* **Page extract**

After playing Golden Axe last time out, I’ve been left with a desire for more magic, mystery and rideable fantasy creatures. Videogames offer plenty of options when it comes to the genre, but which one shall I play? The reassuringly familiar JRPG action of a Final Fantasy? The epic scope of your Skyrims and Oblivions and such? Well, no. I don’t have time for that, for one thing. Instead I’ve turned to one Barbara Millicent Roberts – that’s Barbie to you and me – with the 2005 Game Boy Advance wand-em-up Barbie and the Magic of Pegasus!
This being a Barbie game doesn’t exactly bode well. The last Barbie game I covered was the execrable Barbie: Fashion Pack Games, which contained neither games nor fashion but was definitely a pack of something. However, this particular Barbie adventure was developed by WayForward, who are best known for the well-liked Shantae games and Duck Tales Remastered, so I’d be very surprised if this was anywhere near as bad as dreck like Barbie: Fashion Pack Games.
After starting the game and selecting my difficulty – I went with “normal,” because even I have too much pride to play a Barbie game on “easy” - the action begins with the shocking revelation that you don’t actually play as Barbie in this game. Instead, you’re in control of one Princess Annika, and it’s her birthday. Why, her friends and family are even throwing her a surprise party! I must admit, if someone threw me a party and invited a polar bear I’d definitely be surprised. Don’t worry, the bear isn’t dangerous, and it’s very much a Disney-movie-style animal friend. “Disney-style” is right, too: Barbie and the Magic of Pegasus desperately wants to be a Disney product, and it’s full of princesses in ball gowns and animal sidekicks, but of course it’s not the genuine Disney article and as such BatMoP (and the CGI movie of the same name that this game is based on) has the feel of a pound-shop knock-off.
Suddenly, tragedy strikes – everyone at the party (apart from Annika) is turned to stone! Fair enough, that’s the kind of thing you’d expect to happen at a fairytale party that’s been crashed by an evil wizard. The wizard’s name is Wenlock, and while he is evil, he’s also horny. He wants Annika to marry him and has eliminated all the competition to make this happen, but Annika’s having none of it. Instead, she resolves to find the Wand of Light, a sacred magical relic that can undo Wenlock’s foul sorcery and save the kingdom’s inhabitants from an eternity of being shat on by pigeons. Thus begins Annika’s mighty quest to retrieve the wand, and what a legendary adventure it promises to be! We can only imagine the far-flung places and perilous locales our plucky young heroine must traverse. Will she travel the briny depths of a bottle-green ocean? Must she scale the crystal spires of the distant, soaring mountains? Maybe she’ll oh wait, she’s found the wand.
Turns out it was in the same room as the party. That’s rather a stroke of luck, isn’t it? I’ll be honest, I was expecting a slightly more involved quest than that but I guess we’re done here. Annika saves the day, and I’ll see you next time.
No, of course not. Getting the wand was just the beginning, now Annika has to walk up to each statue one at a time and bop ‘em with the wand, reverting them to their usual fleshy selves. You can see this happening above. Pay particular attention to the lady on the right. When I first set her free, I misread her wide, slack-jawed mouth as a black moustache, which when coupled with her green cap and denim-blue dress momentarily made me think I’d rescued Luigi from the wizard’s spell.

* **Source data**

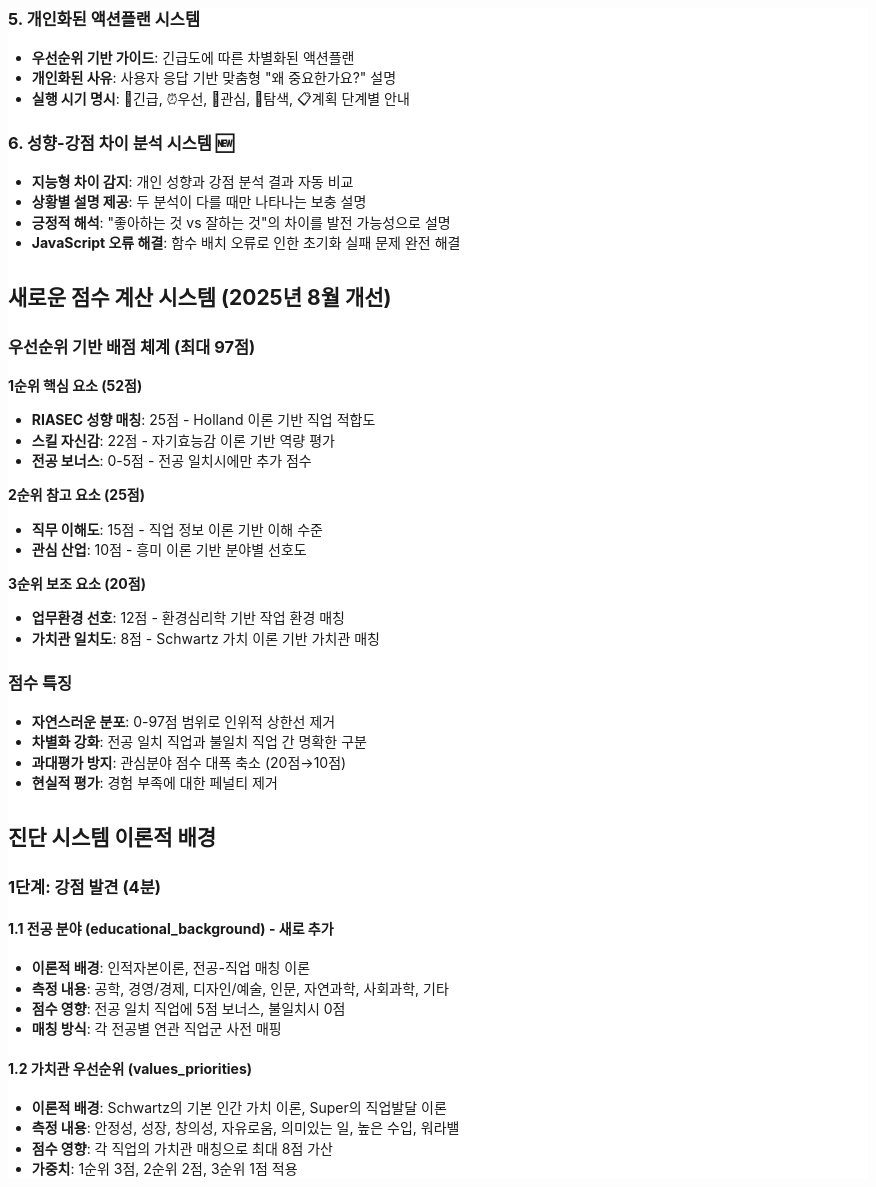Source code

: ### 5. 개인화된 액션플랜 시스템
- **우선순위 기반 가이드**: 긴급도에 따른 차별화된 액션플랜
- **개인화된 사유**: 사용자 응답 기반 맞춤형 "왜 중요한가요?" 설명
- **실행 시기 명시**: 🚨긴급, ⏰우선, 👀관심, 🎯탐색, 📋계획 단계별 안내

### 6. 성향-강점 차이 분석 시스템 🆕
- **지능형 차이 감지**: 개인 성향과 강점 분석 결과 자동 비교
- **상황별 설명 제공**: 두 분석이 다를 때만 나타나는 보충 설명
- **긍정적 해석**: "좋아하는 것 vs 잘하는 것"의 차이를 발전 가능성으로 설명
- **JavaScript 오류 해결**: 함수 배치 오류로 인한 초기화 실패 문제 완전 해결

## 새로운 점수 계산 시스템 (2025년 8월 개선)

### 우선순위 기반 배점 체계 (최대 97점)

**1순위 핵심 요소 (52점)**
- **RIASEC 성향 매칭**: 25점 - Holland 이론 기반 직업 적합도
- **스킬 자신감**: 22점 - 자기효능감 이론 기반 역량 평가
- **전공 보너스**: 0-5점 - 전공 일치시에만 추가 점수

**2순위 참고 요소 (25점)**
- **직무 이해도**: 15점 - 직업 정보 이론 기반 이해 수준
- **관심 산업**: 10점 - 흥미 이론 기반 분야별 선호도

**3순위 보조 요소 (20점)**
- **업무환경 선호**: 12점 - 환경심리학 기반 작업 환경 매칭
- **가치관 일치도**: 8점 - Schwartz 가치 이론 기반 가치관 매칭

### 점수 특징
- **자연스러운 분포**: 0-97점 범위로 인위적 상한선 제거
- **차별화 강화**: 전공 일치 직업과 불일치 직업 간 명확한 구분
- **과대평가 방지**: 관심분야 점수 대폭 축소 (20점→10점)
- **현실적 평가**: 경험 부족에 대한 페널티 제거

## 진단 시스템 이론적 배경

### 1단계: 강점 발견 (4분)

#### 1.1 전공 분야 (educational_background) - 새로 추가
- **이론적 배경**: 인적자본이론, 전공-직업 매칭 이론
- **측정 내용**: 공학, 경영/경제, 디자인/예술, 인문, 자연과학, 사회과학, 기타
- **점수 영향**: 전공 일치 직업에 5점 보너스, 불일치시 0점
- **매칭 방식**: 각 전공별 연관 직업군 사전 매핑

#### 1.2 가치관 우선순위 (values_priorities)
- **이론적 배경**: Schwartz의 기본 인간 가치 이론, Super의 직업발달 이론
- **측정 내용**: 안정성, 성장, 창의성, 자유로움, 의미있는 일, 높은 수입, 워라밸
- **점수 영향**: 각 직업의 가치관 매칭으로 최대 8점 가산
- **가중치**: 1순위 3점, 2순위 2점, 3순위 1점 적용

* **Tasks**
- 1) In the records, rewrite the lines starting at the one containing "## 새로운 점수 계산 시스템 (2025년 8월 개선)" and ending at the one containing "- **매칭 방식**: 각 전공별 연관 직업군 사전 매핑", changing "자연스러운 분포" to "균형 잡힌 분포" and keeping everything else the same. Return only those lines.
- 2) Write what comes next in the Barbie and the Magic of Pegasus review, picking up after its final sentence.
The records have no connection to the Barbie and the Magic of Pegasus review.

* **Set of answers**
- 1)
## 새로운 점수 계산 시스템 (2025년 8월 개선)

### 우선순위 기반 배점 체계 (최대 97점)

**1순위 핵심 요소 (52점)**
- **RIASEC 성향 매칭**: 25점 - Holland 이론 기반 직업 적합도
- **스킬 자신감**: 22점 - 자기효능감 이론 기반 역량 평가
- **전공 보너스**: 0-5점 - 전공 일치시에만 추가 점수

**2순위 참고 요소 (25점)**
- **직무 이해도**: 15점 - 직업 정보 이론 기반 이해 수준
- **관심 산업**: 10점 - 흥미 이론 기반 분야별 선호도

**3순위 보조 요소 (20점)**
- **업무환경 선호**: 12점 - 환경심리학 기반 작업 환경 매칭
- **가치관 일치도**: 8점 - Schwartz 가치 이론 기반 가치관 매칭

### 점수 특징
- **균형 잡힌 분포**: 0-97점 범위로 인위적 상한선 제거
- **차별화 강화**: 전공 일치 직업과 불일치 직업 간 명확한 구분
- **과대평가 방지**: 관심분야 점수 대폭 축소 (20점→10점)
- **현실적 평가**: 경험 부족에 대한 페널티 제거

## 진단 시스템 이론적 배경

### 1단계: 강점 발견 (4분)

#### 1.1 전공 분야 (educational_background) - 새로 추가
- **이론적 배경**: 인적자본이론, 전공-직업 매칭 이론
- **측정 내용**: 공학, 경영/경제, 디자인/예술, 인문, 자연과학, 사회과학, 기타
- **점수 영향**: 전공 일치 직업에 5점 보너스, 불일치시 0점
- **매칭 방식**: 각 전공별 연관 직업군 사전 매핑

- 2)
Having seen that Annika has almost immediately foiled his plan, the wizard Wenlock makes a personal appearance. He’s still intent on getting Annika to marry him. I think that boat has sailed, buster. You probably should have gone with a “romantic trip to Paris” style of proposal rather than “condemn my fiancée’s loved ones to an agonising fate worse than death.” Also, calling her “dollface” probably didn’t help, although as Annika is a kind of Barbie I suppose it’s technically accurate.
Wenlock reveals that he’s turned everyone in the kingdom to stone, so it’s up to Annika to travel the land, dishing out individual wand-bashings. Oh, and Wenlock turns Annika’s sister Brietta into a pegasus. Erm, thanks, I guess? Even the characters comment that this is very helpful because now Annika’s got a magical steed to travel around on. I’m not sure what Wenlock’s end-game was with the whole pegasus thing.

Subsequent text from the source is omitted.